Именно потому, что этот путинский гуру, Иван Александрович Ильин, известен менее других, нужно сказать о нем несколько слов. Он был национал-либералом.
Мы встречались с такими, как он, в первой книге, их было полно в дореволюционной России. В эмиграции все было сложнее, суровее. Люди определялись без дефисов. Правые реваншисты чуждались Ильина за безразличие к реставрации самодержавия, либералы — за пристрастие к «национальной диктатуре» и некой «обновленной демократии» после большевиков.Тем более что пристрастие это сыграло с Ильиным злую шутку. Он жил в Германии, когда к власти пришел Гитлер, и всячески издевался над либералами за их неспособность разглядеть в нацизме такие его, я цитирую, «положительные черты, как патриотизм, вера в самобытность германского народа и в силу германского гения, чувство чести, готовность к жертвенному служению, социальная солидарность и внеклассовое братски-всенародное единство». Именно так, по мнению Ильина, должна была выглядеть излюбленная им «национальная диктатура» в постсоветской России.
Правда, то, во что вылилась нацистская «вера в силу германского гения», испугало Ильина (все-таки был он либерал, пусть и национальный) и пришлось ему снова эмигрировать, на этот раз из Германии в Швейцарию. Но либералы не простили ему этого кунштюка. В 1949 году в нью-йоркском «Новом журнале» появилось открытое письмо его тогдашнего редактора Романа Гуля Ивану Ильину. «Перемены Вашего духовного лица, — писал Гуль, — я старался понять. Но вот к власти пришел Гитлер, и Вы стали прогитлеровцем. У меня до сих пор имеются Ваши статьи, где Вы рекомендовали русским не смотреть на гитлеризм глазами евреев… Как Вы могли, русский человек, пойти к Гитлеру? Категорически оказались правы русские, которые смотрели на Гитлера глазами евреев».
Однако даже эта роковая ошибка не заставила Ильина поверить в победившую после разгрома нацизма «формальную демократию». Вот его аргумент против нее: «Надо выбирать. Одно из двух-или тоталитарное рабство, или демократия. Третьего исхода нет!

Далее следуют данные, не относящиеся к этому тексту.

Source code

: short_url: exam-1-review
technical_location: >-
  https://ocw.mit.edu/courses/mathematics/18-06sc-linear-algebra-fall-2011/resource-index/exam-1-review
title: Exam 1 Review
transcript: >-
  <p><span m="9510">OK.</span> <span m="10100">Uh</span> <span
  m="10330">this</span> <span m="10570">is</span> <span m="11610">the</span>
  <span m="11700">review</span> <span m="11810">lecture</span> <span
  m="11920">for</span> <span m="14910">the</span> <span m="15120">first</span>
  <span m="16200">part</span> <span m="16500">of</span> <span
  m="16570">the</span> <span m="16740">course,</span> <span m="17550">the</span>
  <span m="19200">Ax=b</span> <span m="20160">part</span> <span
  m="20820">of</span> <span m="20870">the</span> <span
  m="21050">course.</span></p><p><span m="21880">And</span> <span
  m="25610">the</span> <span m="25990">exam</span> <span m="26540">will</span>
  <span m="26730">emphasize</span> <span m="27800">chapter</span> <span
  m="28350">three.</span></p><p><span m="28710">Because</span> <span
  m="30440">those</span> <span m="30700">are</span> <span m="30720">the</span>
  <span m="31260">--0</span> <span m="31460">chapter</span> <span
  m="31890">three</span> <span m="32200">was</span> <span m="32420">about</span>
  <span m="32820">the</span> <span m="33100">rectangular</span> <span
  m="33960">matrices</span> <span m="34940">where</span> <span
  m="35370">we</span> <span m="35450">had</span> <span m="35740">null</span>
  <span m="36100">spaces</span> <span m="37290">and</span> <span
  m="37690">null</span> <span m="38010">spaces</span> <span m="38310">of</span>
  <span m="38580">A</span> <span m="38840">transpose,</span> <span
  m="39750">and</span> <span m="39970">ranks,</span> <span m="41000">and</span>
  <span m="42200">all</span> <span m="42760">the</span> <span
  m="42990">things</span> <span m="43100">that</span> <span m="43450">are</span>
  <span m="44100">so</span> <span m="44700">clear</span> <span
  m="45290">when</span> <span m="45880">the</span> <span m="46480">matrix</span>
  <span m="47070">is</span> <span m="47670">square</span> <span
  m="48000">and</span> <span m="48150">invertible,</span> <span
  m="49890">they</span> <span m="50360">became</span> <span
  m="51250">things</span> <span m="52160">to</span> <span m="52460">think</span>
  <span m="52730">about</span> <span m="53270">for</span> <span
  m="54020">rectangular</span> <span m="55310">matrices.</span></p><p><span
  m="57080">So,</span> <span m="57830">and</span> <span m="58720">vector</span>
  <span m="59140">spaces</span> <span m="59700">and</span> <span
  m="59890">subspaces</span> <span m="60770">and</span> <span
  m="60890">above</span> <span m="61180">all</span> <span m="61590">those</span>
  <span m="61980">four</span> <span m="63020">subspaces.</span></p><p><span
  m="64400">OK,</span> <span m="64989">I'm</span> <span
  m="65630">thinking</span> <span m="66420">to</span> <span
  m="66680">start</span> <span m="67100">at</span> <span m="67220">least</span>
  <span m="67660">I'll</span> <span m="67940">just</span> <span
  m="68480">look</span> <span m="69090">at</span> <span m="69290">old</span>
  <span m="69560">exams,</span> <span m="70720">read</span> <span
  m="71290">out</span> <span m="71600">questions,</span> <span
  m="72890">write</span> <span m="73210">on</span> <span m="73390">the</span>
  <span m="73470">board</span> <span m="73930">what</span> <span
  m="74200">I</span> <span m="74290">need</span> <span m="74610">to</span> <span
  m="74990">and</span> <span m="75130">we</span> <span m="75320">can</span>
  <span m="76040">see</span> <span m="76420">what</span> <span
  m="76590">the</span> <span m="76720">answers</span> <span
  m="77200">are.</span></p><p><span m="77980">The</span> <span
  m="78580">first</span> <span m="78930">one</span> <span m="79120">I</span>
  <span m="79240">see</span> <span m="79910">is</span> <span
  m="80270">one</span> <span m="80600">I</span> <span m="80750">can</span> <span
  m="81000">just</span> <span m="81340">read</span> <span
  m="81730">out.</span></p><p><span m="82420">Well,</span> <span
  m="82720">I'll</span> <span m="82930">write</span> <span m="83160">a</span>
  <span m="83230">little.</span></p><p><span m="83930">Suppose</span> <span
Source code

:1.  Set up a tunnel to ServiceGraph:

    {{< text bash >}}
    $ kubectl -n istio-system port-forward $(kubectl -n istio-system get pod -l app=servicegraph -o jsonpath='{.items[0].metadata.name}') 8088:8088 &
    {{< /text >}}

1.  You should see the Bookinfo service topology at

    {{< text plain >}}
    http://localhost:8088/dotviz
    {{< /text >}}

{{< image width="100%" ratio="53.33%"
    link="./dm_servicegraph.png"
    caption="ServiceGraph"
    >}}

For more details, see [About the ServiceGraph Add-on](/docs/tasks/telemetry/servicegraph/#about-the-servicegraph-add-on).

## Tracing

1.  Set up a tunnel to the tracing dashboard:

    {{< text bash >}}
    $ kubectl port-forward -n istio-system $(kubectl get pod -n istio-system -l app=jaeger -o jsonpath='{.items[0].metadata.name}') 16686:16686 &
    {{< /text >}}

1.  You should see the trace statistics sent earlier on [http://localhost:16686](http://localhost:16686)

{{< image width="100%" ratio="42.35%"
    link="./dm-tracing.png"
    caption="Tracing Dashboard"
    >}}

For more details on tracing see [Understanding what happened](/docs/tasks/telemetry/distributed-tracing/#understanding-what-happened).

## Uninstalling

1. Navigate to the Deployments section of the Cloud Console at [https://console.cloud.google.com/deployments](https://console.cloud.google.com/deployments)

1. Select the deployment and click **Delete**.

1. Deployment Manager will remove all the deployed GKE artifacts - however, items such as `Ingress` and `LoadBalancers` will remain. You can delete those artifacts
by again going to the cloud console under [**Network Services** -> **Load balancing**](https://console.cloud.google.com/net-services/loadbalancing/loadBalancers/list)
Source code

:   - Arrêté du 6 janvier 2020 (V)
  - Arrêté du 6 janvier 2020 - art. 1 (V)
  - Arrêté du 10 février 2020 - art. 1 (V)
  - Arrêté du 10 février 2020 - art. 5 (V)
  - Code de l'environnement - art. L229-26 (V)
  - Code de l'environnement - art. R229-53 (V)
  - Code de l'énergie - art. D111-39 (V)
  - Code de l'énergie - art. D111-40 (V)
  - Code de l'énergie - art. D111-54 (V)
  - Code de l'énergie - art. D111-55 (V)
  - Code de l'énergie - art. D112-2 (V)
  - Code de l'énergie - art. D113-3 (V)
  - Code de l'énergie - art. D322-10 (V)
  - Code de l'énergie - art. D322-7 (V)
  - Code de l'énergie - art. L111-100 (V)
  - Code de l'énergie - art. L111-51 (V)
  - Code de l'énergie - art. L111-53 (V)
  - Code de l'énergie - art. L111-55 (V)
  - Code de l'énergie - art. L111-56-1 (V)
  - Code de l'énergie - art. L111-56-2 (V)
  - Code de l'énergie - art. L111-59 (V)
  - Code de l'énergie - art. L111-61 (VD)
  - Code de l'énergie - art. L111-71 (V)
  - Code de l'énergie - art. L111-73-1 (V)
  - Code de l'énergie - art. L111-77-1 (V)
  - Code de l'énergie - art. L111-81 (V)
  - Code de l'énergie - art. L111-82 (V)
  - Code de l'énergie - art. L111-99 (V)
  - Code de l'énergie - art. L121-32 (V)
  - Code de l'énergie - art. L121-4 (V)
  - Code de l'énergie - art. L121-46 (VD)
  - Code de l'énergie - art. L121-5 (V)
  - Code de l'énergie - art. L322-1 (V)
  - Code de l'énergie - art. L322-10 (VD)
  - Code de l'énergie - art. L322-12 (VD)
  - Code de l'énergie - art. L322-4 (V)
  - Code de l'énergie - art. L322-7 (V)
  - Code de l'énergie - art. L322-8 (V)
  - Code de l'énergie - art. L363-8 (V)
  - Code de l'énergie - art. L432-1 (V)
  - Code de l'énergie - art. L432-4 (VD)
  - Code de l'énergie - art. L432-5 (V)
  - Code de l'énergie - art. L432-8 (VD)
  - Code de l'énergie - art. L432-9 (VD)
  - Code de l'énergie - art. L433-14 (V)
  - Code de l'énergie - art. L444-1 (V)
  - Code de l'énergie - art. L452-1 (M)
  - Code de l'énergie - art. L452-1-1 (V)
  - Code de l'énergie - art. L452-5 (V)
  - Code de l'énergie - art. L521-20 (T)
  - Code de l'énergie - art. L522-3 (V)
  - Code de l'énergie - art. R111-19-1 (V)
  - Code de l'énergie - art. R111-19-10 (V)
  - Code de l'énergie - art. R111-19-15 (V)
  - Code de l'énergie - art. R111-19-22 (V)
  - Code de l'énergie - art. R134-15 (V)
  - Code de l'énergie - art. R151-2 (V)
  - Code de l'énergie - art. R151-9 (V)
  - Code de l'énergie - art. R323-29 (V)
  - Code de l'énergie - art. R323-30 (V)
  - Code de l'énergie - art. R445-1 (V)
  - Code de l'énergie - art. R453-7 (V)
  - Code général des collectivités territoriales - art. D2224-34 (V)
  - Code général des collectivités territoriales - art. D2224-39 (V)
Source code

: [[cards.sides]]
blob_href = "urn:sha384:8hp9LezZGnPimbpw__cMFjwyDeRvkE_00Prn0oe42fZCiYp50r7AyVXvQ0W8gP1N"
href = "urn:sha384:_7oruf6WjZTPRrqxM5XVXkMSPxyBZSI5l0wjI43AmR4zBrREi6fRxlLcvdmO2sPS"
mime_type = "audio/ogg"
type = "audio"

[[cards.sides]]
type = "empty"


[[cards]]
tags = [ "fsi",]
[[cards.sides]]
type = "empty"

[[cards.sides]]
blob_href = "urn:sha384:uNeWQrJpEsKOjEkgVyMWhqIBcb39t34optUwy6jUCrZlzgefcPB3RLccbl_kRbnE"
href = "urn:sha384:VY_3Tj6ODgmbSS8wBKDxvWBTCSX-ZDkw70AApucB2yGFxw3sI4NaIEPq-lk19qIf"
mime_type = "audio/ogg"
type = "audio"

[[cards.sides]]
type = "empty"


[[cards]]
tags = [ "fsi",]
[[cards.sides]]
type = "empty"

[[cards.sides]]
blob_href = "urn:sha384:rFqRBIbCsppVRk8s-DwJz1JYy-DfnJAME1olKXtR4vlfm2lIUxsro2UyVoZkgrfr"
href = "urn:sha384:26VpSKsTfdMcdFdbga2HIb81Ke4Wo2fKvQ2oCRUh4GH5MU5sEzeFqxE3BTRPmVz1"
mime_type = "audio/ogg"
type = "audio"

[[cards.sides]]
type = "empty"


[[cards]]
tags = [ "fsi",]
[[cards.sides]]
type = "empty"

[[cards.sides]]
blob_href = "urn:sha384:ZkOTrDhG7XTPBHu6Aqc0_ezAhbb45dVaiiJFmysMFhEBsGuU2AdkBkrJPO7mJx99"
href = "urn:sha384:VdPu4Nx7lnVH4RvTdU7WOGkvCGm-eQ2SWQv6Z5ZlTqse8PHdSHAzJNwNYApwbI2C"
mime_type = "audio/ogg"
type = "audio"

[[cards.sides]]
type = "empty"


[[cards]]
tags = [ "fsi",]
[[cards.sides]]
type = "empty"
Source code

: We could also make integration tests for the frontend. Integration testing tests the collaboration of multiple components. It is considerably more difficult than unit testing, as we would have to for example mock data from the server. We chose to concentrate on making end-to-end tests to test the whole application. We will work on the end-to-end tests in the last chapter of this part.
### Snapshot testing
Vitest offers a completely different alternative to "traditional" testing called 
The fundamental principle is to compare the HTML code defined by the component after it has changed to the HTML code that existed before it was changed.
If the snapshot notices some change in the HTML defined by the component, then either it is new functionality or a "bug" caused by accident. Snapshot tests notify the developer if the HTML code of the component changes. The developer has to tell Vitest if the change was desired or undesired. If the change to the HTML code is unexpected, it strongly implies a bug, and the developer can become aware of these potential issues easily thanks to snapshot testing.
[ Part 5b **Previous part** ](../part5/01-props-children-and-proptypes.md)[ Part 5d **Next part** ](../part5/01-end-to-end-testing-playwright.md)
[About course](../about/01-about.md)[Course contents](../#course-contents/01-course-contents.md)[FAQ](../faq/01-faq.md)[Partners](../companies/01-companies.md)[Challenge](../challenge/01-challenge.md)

Так скажут нам политические доктринеры. Мы ответим им: нет, есть еще третий исход…
В любом случае «состояние русского народа после большевиков (слова «российский» Ильин не употреблял) будет таково, что введение народоправства обещает ему
«Обновленная демократия»
Вот почему без национальной диктатуры не обойтись. Но конечно же лишь в качестве переходного периода к «обновленному демократическому принципу в сторону отбора лучших людей». В конечном счете «спастись Россия может только выделением лучших людей, отстаивающих не партийные, не классовые, но общенародные интересы». Это, собственно, и имелось в виду под «обновленной демократией», идеальным, по Ильину, политическим устройством, которому, по его мнению, принадлежало будущее. Неясно оставалось лишь, кто и как именно будет отбирать этих «лучших людей». Диктатор? Но не слишком ли велика в этом случае опасность, что отбирать он будет только тех, кто ему предан? Брут, сколько я помню, не согласился доверить это право отбора даже другу своему Цезарю. Подозревал, полагаю, и не без оснований, как вскоре выяснилось, что цезаризм означает конец демократии (а не ее начало, как учил Ильин).
Так, в принципе, выглядело идейное наследство, с которым пришел к власти Путин: национал-либеральная утопия (слова «гибридный» в применении к политике во времена Ильина еще не существовало). Ильин верил, что «придет час, когда русская национальная власть вступит ради спасения России на указанные нами пути». У Путина не было, я думаю, сомнений, что час этот настал.
Имея, однако, в виду опыт нацистской Германии, пережитый Ильиным, так сказать, на собственной шкуре, задачу он формулировал двояко. С одной стороны, требовалось беспощадно подавить «жирондистскую анархию», но с другой — любой ценой
не допустить к власти «свирепую крайне правую тиранию» («правая» употребляется здесь и дальше в традиционном, реваншистском смысле, как во времена Ильина).